Akademirommet: 59°54'41''N 10°45'28''E

Akademirommet: 59°54'41''N 10°45'28''E

This group show and artistic/curatorial experiment, joins participants from Norway, Iceland, Denmark, Ukraine, Egypt and Italy. It is a shared context developed over months, in which different artists explore their own creativity through an unusual form of collaboration.

Time: Opening, Wednesday, February 21 at 19:00
Open to the public Thursday-Sunday 14-18 until 2nd of March 2018
Guided tour and conversation on March 2, 2018 on the occasion of the Public Seminar Putting Rehearsals to the Test (with Sabeth Buchmann, Ilse Lafer, Constanze Ruhm, …, tba)
Place: Akademirommet, Kunstnernes Hus, Wergelandsveien 17


A project by Pietro Consolandi in dialogue with students at The Academy of Fine Art: Asmaa Barakat (1MA), David Tobias Bonde Jensen (1BA), Hedda Grevle Ottesen (1MA), Maja Pauline Haugsgjerd (1MA), Espen Iden (1MA) Espen Kvålsvoll (1MA), Valgerdur Yr Magnusdottir, Magnus Myrtveit (1MA), Øyvind Sørfjordmo (2MA), Lesia Vasylchenko (1BA).


59°54'41''N 10°45'28''E (the geographical coordinates of Oslo) is a group show and artistic/curatorial experiment that – drawing inspiration from Lucy Lippard’s Numbers Shows – brings together in a five-months long process 10 artists and students based in the city, an artist run space and a curator, an MA exchange student visiting from Venice. The participants come from Norway, Iceland, Denmark, Ukraine, Egypt and Italy and met in Oslo in August 2017.

Following an intuition borrowed from the historical example of the Numbers Shows, we randomly assigned instructions which we wrote based on the topics discussed over the first month, inspired by other artists’ thought and work.

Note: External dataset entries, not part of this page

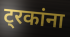
ट्रकांना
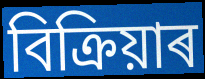
বিক্ৰিয়াৰ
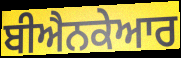
ਬੀਐਨਕੇਆਰ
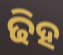
ଢିହ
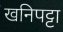
खनिपट्टा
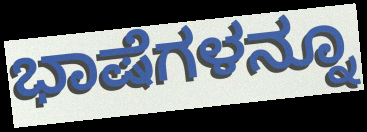
ಭಾಷೆಗಳನ್ನೂ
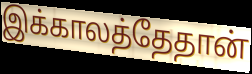
இக்காலத்தேதான்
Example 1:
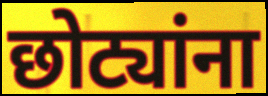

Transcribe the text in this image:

छोट्यांना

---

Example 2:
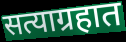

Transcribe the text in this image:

सत्याग्रहात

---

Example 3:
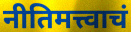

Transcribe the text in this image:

नीतिमत्त्वाचं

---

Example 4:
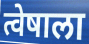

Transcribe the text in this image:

त्वेषाला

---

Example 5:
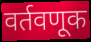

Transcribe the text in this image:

वर्तवणूक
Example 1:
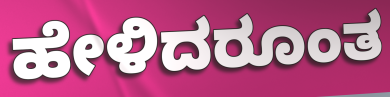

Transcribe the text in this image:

ಹೇಳಿದರೂಂತ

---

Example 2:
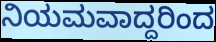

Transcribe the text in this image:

ನಿಯಮವಾದ್ದರಿಂದ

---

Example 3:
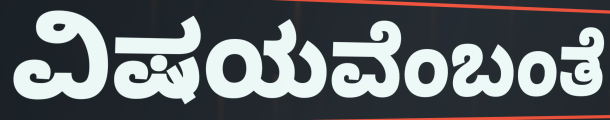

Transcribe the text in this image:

ವಿಷಯವೆಂಬಂತೆ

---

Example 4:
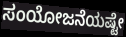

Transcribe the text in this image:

ಸಂಯೋಜನೆಯಷ್ಟೇ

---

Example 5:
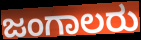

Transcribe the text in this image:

ಜಂಗಾಲರು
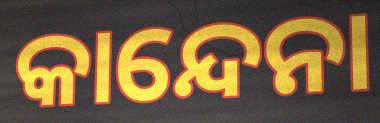
କାନ୍ଦେନା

Each artist then started working on a piece that evolves from the dialogue – or the peculiar kind of collaboration – between him/herself and the instruction-giver.

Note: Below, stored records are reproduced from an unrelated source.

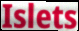
Islets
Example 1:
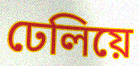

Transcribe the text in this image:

ঢেলিয়ে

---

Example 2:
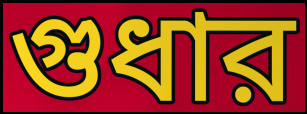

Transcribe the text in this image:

গুধার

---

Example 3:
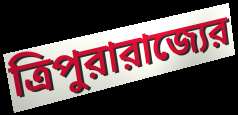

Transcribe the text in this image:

ত্রিপুরারাজ্যের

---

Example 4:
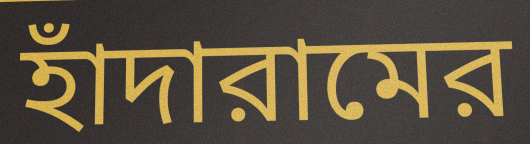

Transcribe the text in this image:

হাঁদারামের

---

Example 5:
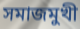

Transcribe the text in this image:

সমাজমুখী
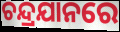
ଚନ୍ଦ୍ରଯାନରେ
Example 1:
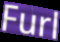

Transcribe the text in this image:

Furl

Re-doing Lucy Lippard’s show does not mean simply staging a re-enactment of her curatorial project, instead we extract what we feel is the meaningful core of instruction-giving, leaving aside other aspects: what interests us is to see artists and students at the beginning of their career engaging in art-making while giving up the first step of it with an altruistic gesture, in order to receive inspiration from a peer. For the original show, Lippard assembled several artworks following artists’ instructions, helped by volunteers and art students who remember the instruction interpretation as an enriching and inspirational experience, a two-sided collaboration - or a dialogue - with a more mature artist. This unusual kind of collaboration is what we sought to experience with our collective experiment, seeing the possibility of “misinterpretation” or “lost in translation” as an opportunity rather than a risk or an error.

In late December a performative talk in Louise Dany – “Let’s talk about what we don’t know” – marked the halfway of the project. Presenting to the public an insight on the unfinished process, reflecting in front of an audience on something still unclear, uncertain and undefined represented for us an exercise to deepen the understanding of the loss of control implied in our process and create a shared sense of knowledge and experience that will inevitably be embodied in the final result of the exhibition.


59°54'41''N 10°45'28''E does not aim to be the foundation of an artistic collective or simply a students’ thematic group show. It is a shared context developed over months, in which different artists decided to embark in an experiment to explore their own creativity through an unusual form of collaboration. It changed shape constantly, becoming in turn a series of meetings and dinners, a performance and eventually an exhibition, yet retaining its uniqueness.

It is uncomfortable for an artist to be alienated from a crucial step of the creative process: the very beginning, the starting idea that was in this case taken over by the instruction. This was something that each of us felt needed; this uncomfortableness, this lack of control and need to dialogue is precisely the fertile ground in which new ideas can take form.

The exhibition will be on view at Akademirommet and Pakkerommet. We would like to thank Kunstnernes Hus for the collaboration and their support. A catalogue will be launched at the opening of 59°54'41''N 10°45'28''E.